DIRECTIVE:
An exact copy of the entries is needed, with every line included.

Recorded data:
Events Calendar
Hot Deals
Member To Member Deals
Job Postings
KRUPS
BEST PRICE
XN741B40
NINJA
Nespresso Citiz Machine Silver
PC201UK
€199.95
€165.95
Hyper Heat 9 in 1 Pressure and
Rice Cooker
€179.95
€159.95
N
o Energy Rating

RESPONSE AREA:
Events Calendar
Hot Deals
Member To Member Deals
Job Postings
KRUPS
BEST PRICE
XN741B40
NINJA
Nespresso Citiz Machine Silver
PC201UK
€199.95
€165.95
Hyper Heat 9 in 1 Pressure and
Rice Cooker
€179.95
€159.95
N
o Energy Rating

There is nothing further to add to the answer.